There's friction and loss each time. Shut down 8chan, and someone sets up 9chan. But not every 8chan user will migrate. Some won't be arsed, some won't know about the new place, some won't like whoever set it up, etc, etc. Each time you shut them down, yes they pop back up, but each time a little weaker than before. Keep this up for a while - slap down any new site months or ideally weeks or days after it's established - and after a year there'd be hardly anyone left trying to follow the moving target still. Shut them down, and you're not done. You need to keep shutting them down.
posted by Dysk at 2:44 AM on July 6, 2019 [32 favorites]


It would need to be confirmed by other Mefites in Australia, but you can't get to 8chan without a VPN. Seriously. The same for certain torrent sites, too but 8chan seemed more difficult then just getting to the Pirate Bay.
posted by jadepearl at 2:53 AM on July 6, 2019 [1 favorite]


Unfortunately I think there is some truth to Brennan's statement , “If 4chan ceased existing, they would go to another site. If 8chan ceased existing they would go to another site.
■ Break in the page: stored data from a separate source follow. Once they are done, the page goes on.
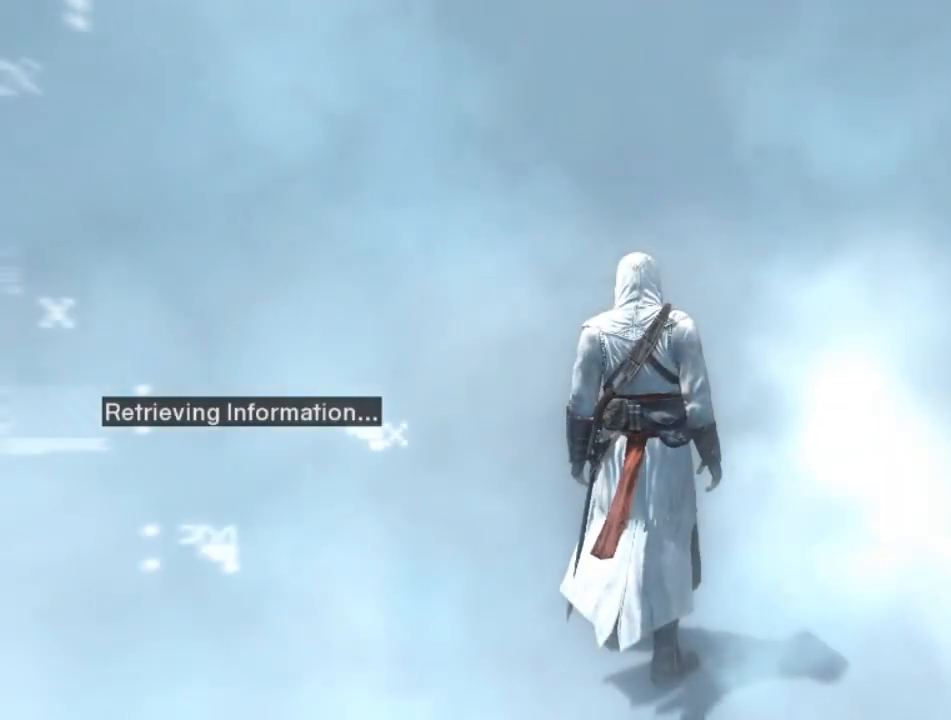
{"keys": [], "mouse": [], "mouse_move": "still", "events": []}
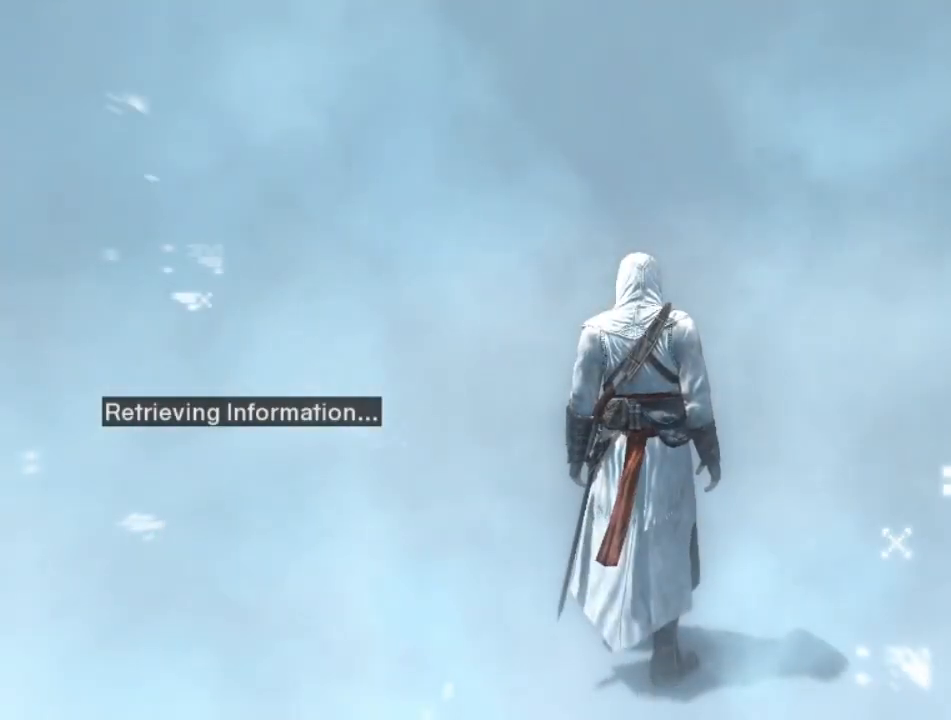
{"keys": ["shift", "w"], "mouse": [], "mouse_move": "still", "events": [[300, "w", "down"], [450, "shift", "down"]]}
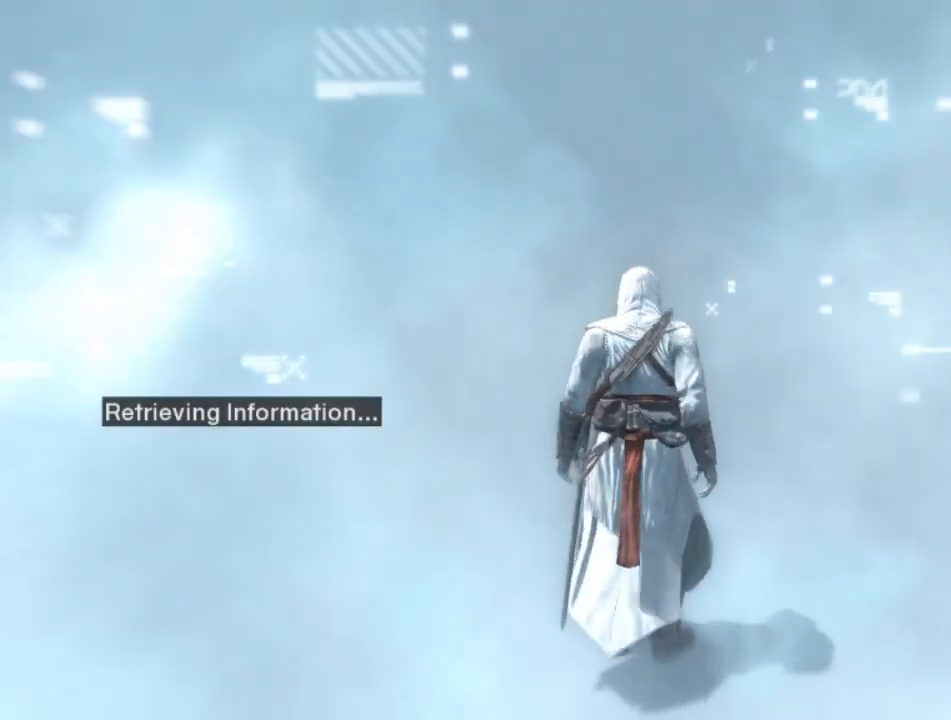
{"keys": ["shift", "w"], "mouse": [], "mouse_move": "still", "events": []}
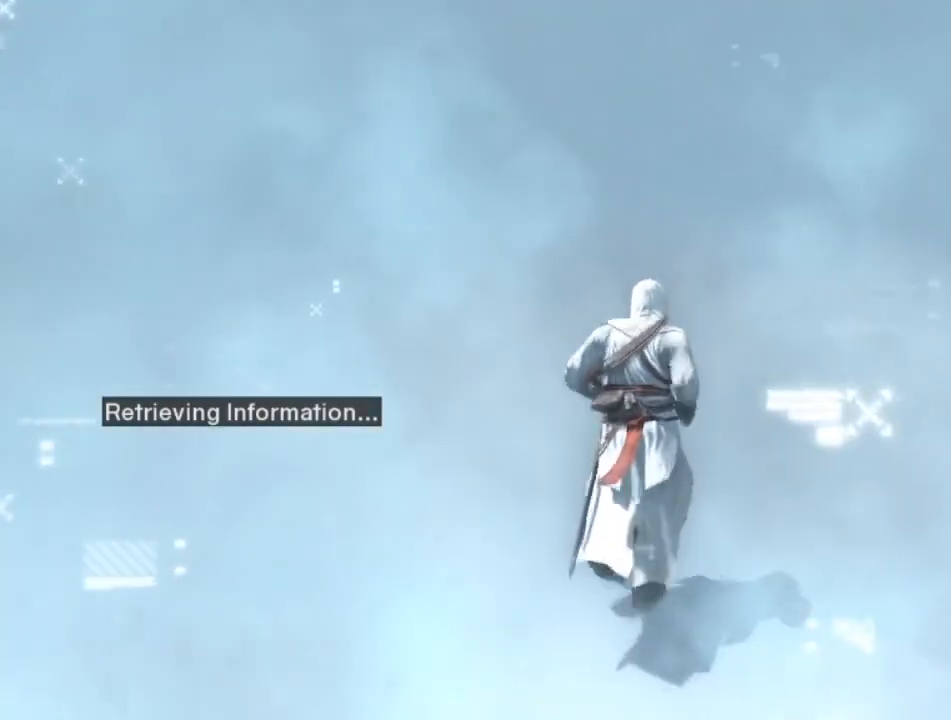
{"keys": [], "mouse": [], "mouse_move": "still", "events": [[250, "w", "up"], [350, "shift", "up"]]}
And the same patterns would repeat over and over.”

That seems to be something of an article of faith rather than an empirical fact:
https://medium.com/acm-cscw/you-cant-stay-here-the-efficacy-of-reddit-s-2015-ban-examined-through-hate-speech-93f22b140f26

That particular study is limited in scope since it couldn't track the same users' activities on other websites, but it at least seems to refute the idea that they would just carry on the same behavior to the same level in new or other subreddits.
posted by Wandering Idiot at 3:18 AM on July 6, 2019 [9 favorites]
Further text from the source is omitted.